In combination with photovoltaic cells, Mr. Tesch said, the plan called for the turbines to produce enough power to satisfy all the stadium’s needs when a game was being played and to generate energy for other users when the team was not playing. The stadium project was scuttled in 2005 when legislative leaders in Albany failed to support it.

Kohn Pedersen Fox is proposing an array of vertical turbines for an exhibition hall called the Ubiquitous Life Building in New Songdo City, South Korea. These would collect the wind that hits the building’s facade, forcing it to cross the rooftop. “They don’t necessarily have to be incredibly high up to be productive,” Mr. Tesch said.

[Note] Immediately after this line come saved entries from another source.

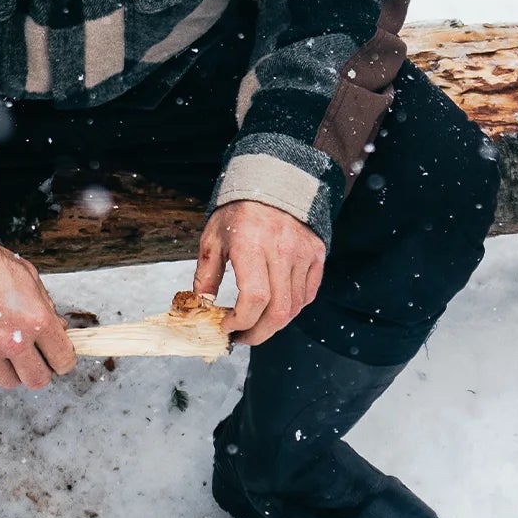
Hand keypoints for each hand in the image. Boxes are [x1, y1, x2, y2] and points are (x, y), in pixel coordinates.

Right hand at [0, 244, 77, 390]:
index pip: (63, 361)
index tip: (57, 356)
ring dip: (11, 370)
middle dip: (40, 370)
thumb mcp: (29, 278)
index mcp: (37, 321)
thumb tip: (59, 329)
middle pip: (38, 380)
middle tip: (33, 357)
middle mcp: (14, 343)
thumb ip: (47, 307)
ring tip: (4, 349)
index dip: (63, 359)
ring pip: (10, 382)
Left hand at [194, 201, 325, 347]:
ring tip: (256, 324)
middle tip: (241, 337)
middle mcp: (281, 251)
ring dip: (273, 325)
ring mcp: (303, 253)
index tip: (226, 326)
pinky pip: (307, 294)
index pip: (254, 299)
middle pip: (277, 311)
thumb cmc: (238, 210)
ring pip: (294, 307)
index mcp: (251, 245)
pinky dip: (292, 309)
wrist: (274, 179)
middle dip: (257, 334)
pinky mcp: (316, 254)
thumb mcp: (213, 238)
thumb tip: (200, 307)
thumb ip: (205, 275)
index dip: (240, 322)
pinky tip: (275, 308)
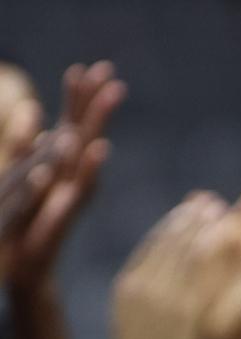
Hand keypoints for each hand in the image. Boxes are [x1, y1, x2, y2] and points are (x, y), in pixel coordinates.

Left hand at [1, 62, 123, 286]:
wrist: (23, 262)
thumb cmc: (23, 221)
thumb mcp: (21, 173)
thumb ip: (25, 143)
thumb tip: (32, 109)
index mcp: (59, 162)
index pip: (71, 122)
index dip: (77, 96)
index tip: (85, 67)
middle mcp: (71, 173)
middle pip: (85, 129)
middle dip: (97, 101)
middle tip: (110, 72)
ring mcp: (73, 190)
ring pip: (89, 151)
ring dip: (101, 123)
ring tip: (112, 95)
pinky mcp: (68, 210)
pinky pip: (83, 184)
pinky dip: (92, 166)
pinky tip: (99, 147)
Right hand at [109, 192, 230, 338]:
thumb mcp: (128, 309)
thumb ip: (141, 284)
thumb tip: (152, 262)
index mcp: (130, 281)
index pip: (154, 243)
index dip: (174, 221)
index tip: (189, 206)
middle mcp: (147, 284)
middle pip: (170, 241)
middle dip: (192, 217)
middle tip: (211, 199)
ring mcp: (165, 297)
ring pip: (186, 253)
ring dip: (205, 228)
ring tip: (222, 211)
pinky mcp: (185, 311)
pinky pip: (202, 274)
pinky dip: (214, 252)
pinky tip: (229, 238)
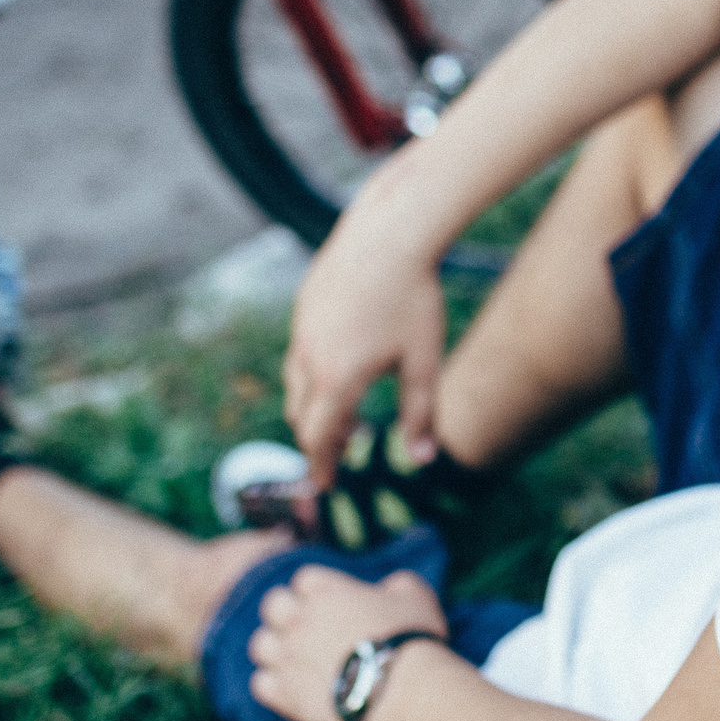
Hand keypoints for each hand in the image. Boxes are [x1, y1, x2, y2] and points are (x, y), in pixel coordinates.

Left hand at [244, 564, 448, 720]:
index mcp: (323, 590)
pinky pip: (260, 684)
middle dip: (286, 613)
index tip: (333, 604)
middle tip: (308, 627)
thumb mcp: (414, 595)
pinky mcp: (285, 694)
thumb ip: (396, 584)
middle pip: (272, 605)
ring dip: (275, 649)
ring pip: (259, 645)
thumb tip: (390, 587)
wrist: (401, 689)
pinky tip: (292, 686)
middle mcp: (297, 619)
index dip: (317, 591)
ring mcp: (287, 657)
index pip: (305, 579)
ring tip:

Urban turbine farms might be productively situated at industrial sites around New York Harbor, where they could take advantage of low-rise surroundings and wind off the water, Mr. Galioto said. And there are other ways of collecting wind energy in large structures. Skidmore is working on the 71-story Pearl River Tower in Guangzhou, China, where the exterior walls of the mechanical-equipment floors are shaped into enormous scoops to direct the wind into turbines inside. These will generate energy for the heating, ventilating and air-conditioning, the firm said.

“There’s an example of building design,” Mr. Galioto said, “where wind power is integrated within the building and one doesn’t need all sorts of fanciful contraptions appended to the top.”